Covid changed everything. Focused on the entertainment and events industry, the company started racking up losses in the early months of the pandemic. Revenues ground to a fraction of pre-pandemic levels. Despite generous government aid programs, returning to profitability turned out to be elusive.


The CEO’s options shrank as cash reserves dwindled, and the investors’ patience ran low. It became apparent that fixing the company was unlikely and the CEO called a friend who in turn referred him to me and my colleagues at Graphic Arts Advisors.

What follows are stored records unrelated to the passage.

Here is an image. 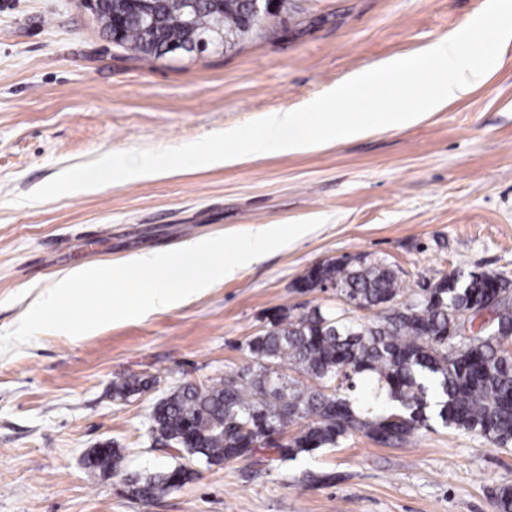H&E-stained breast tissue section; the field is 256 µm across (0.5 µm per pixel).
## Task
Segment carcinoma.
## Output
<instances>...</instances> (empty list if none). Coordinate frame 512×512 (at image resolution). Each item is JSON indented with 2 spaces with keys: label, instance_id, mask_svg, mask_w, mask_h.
Listing matches in <instances>:
<instances>
[{
  "label": "carcinoma",
  "instance_id": "carcinoma-1",
  "mask_svg": "<svg viewBox=\"0 0 512 512\" xmlns=\"http://www.w3.org/2000/svg\"><path fill=\"white\" fill-rule=\"evenodd\" d=\"M163 18L179 16L185 0H156ZM224 31L241 39L282 19L288 5L250 24L244 0H222ZM214 13L208 0H200L194 24L181 36L198 37L210 30ZM143 32L135 19L125 20L117 44L142 59L173 55L160 43L143 48ZM336 284V297L359 310H377L373 320L347 317L314 306L306 312L279 307L266 331L251 337L246 347L253 363L201 387L185 382L152 409L149 435L155 445L175 446L208 467L249 458L252 445L295 457L320 448H335L362 433L375 441L396 445L406 441L428 422L476 432L494 445L512 446V354L505 343L512 339V282L497 274L471 272L457 279L446 275L432 292L402 288L396 272L382 262L347 264L341 259L321 262L298 282L311 292L317 283ZM497 300L492 331L468 338L450 334L462 313ZM286 366L297 374L277 382L267 365ZM305 375L315 381L307 386ZM357 376L372 379L385 392L391 407L378 414L361 411L350 398ZM147 380H124L112 385L117 400L148 389ZM267 421L278 430L293 425L301 429L286 443L265 442L264 434L249 427ZM121 450L108 447L101 463L117 470ZM194 475L184 464L164 472L127 479L132 496L154 499L182 486Z\"/></svg>",
  "mask_w": 512,
  "mask_h": 512
}]
</instances>
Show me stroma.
<instances>
[{
  "label": "stroma",
  "mask_w": 512,
  "mask_h": 512,
  "mask_svg": "<svg viewBox=\"0 0 512 512\" xmlns=\"http://www.w3.org/2000/svg\"><path fill=\"white\" fill-rule=\"evenodd\" d=\"M486 2L288 0L285 21L233 51L145 62L79 0H0V332L75 269L321 221L179 306L80 338L42 332L0 355V512H498L512 448L436 423L400 445L359 434L292 459L198 463L151 502L126 480L187 461L148 437L161 398L249 364L246 343L275 308L336 307L334 291L295 290L314 264L381 261L413 290L452 271L512 281V40L470 93L410 127L26 199L111 151L178 147L301 108L355 71L422 53ZM136 378L151 388L113 399L114 382ZM106 442L121 474L85 466Z\"/></svg>",
  "instance_id": "1"
}]
</instances>
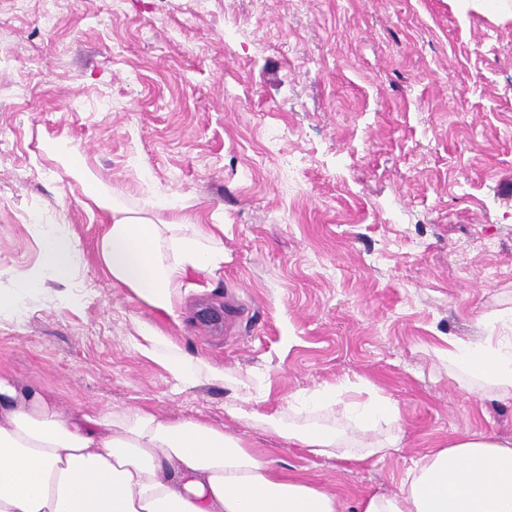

An initial assessment revealed that while the enterprise was headed for a crash landing if immediate action was not taken, there was nonetheless sufficient gas in the tank to commence a sale of the core book of business. For a strategic sale of assets to take place, we advised that the company reset its focus from mining growth opportunities to retaining key employees and safeguarding customer relationships. Preserving capital became management’s top priority. Facing an unfamiliar journey, the CEO nonetheless quickly grasped arcane legal concepts such as corporate officers’ fiduciary duty to creditors when a company enters the zone of insolvency. Paying ordinary operating expenses now required an understanding of the impact of not only corporate insolvency laws, but also a rigorous and rolling analysis of projected sources of cash and uses of funds.